Pascal disait: "Le moi est haïssable." le Cheval n'est nullement de cette opinion. Il aime ostensiblement son moi, le vénère, le cultive avec assiduité et le défend avec acharnement. Il l'utilise comme étalon pour mesurer la valeur de toute personne et de toute chose. Il ne trouve pas intéressant ce qui n'est pas susceptible de lui profiter, ou dignes d'attention ceux qui ne servent pas ses propres intérêts ou n'exaltent pas son ego.
On a toujours du mal à lui donner des conseils, même avec les meilleures intentions du monde. Plein d'amour-propre, il ne fait confiance qu'à ses propres idées. Il veut tout faire à sa façon et aime faire ce qu'on n'a jamais essayé, détestant les chemins battus et se moquant éperdument de l'opinion des autres. C'est ainsi qu'il a souvent des idées géniales et réalise parfois des exploits éclatants.
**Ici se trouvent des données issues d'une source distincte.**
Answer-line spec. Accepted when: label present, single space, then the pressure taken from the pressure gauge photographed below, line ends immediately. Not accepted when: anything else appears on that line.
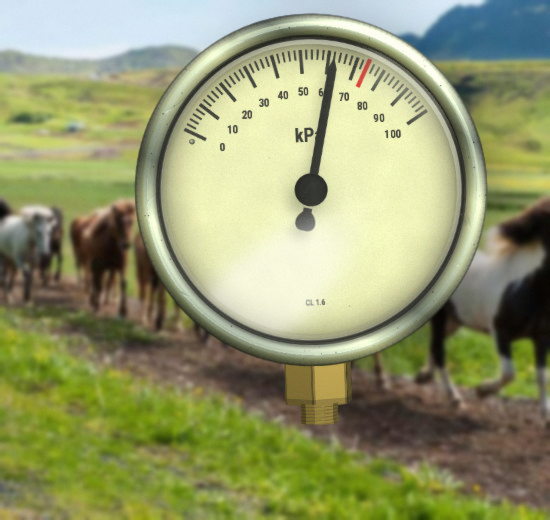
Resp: 62 kPa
Mais le Cheval, méprisant les ornières, ne connaît pas que le succès et la gloire. Enfant, il subit bien des difficultés dues à la méfiance des adultes à son égard. De nombreuses blessures sont aussi la rançon de son envie de tout expérimenter et de tout vérifier par lui-même. Adulte, il s'intègre mal dans son entourage et arrive difficilement à gagner la confiance des autres, précisément parce qu'il refuse d'être et d'agir comme tout le monde. On a raison de le qualifier de non-conformiste.
Si le Cheval n'en fait qu'à sa tête, ce n'est pas parce qu'il est stupide, mais parce qu'il a beaucoup de talent et qu'il en est parfaitement conscient. C'est un polyvalent qui peut réussir brillamment dans bon nombre de domaines.
Mais ce fougueux, qui ne supporte pas de rester assis ou enfermé toute la journée, périrait dans les bureaux ou même dans les secteurs qui ne lui offrent qu'un travail de routine. Il abhorre le travail intellectuel, à moins qu'il ne soit lui-même son patron, c'est-à-dire un travailleur indépendant.
La politique attire le Cheval, car elle lui offre la possibilité de déployer toutes ses énergies. Il lui plaît de manipuler la foule et de la galvaniser avec des discours étincelants qu'il sait rédiger mieux que personne. Il recherche les applaudissements et les vivats, et fait des déclarations fracassantes dans les interviews qu'il accorde à la presse. C'est ainsi qu'il satisfait sa volonté de puissance et de grandeur.
Les affaires sont aussi son terrain de chasse préféré. Guidé par son flair sûr, il sait exactement quand il faut déposer sa mise et quand il doit tirer son épingle du jeu. Les causes de la prospérité d'une entreprise ou celles de la décadence d'une autre n'échappent pas à ses yeux de sorcier. Confiez-lui une affaire en cours de faillite et observez ses réactions. Ou bien il refusera l'offre et vous pourrez être sûr et certain que tout est irrémédiable ; ou bien il acceptera de prendre l'affaire en main et la remettra sur pied en un temps record. Parfois il fait preuve de témérité et réussit exactement là où d'autres ont échoué. Sa devise semble être celle de Danton : "De l'audace, encore de l'audace, toujours de l'audace." Ceux qui le connaissent sont toujours émerveillés par ses coups de poker magistraux. Comme il a les mains habiles, il peut être un très bon bricoleur ; les professions artisanales lui conviennent parfaitement.
Mais le Cheval, habile en affaires, est assez maladroit en amour. Quand il aime, il adopte l'un de ces deux comportements. Ou il tient à préserver son ego et alors il n'y aura que des rapports de maître à esclave ou de bourreau à victime ; dans ces conditions, l'harmonie et la bonne entente sont évidemment illusoires. Ou il se laisse complètement investir par l'objet de sa passion et confirme la sentence de Platon : "L'amour est aveugle" ; il est alors capable des pires excès.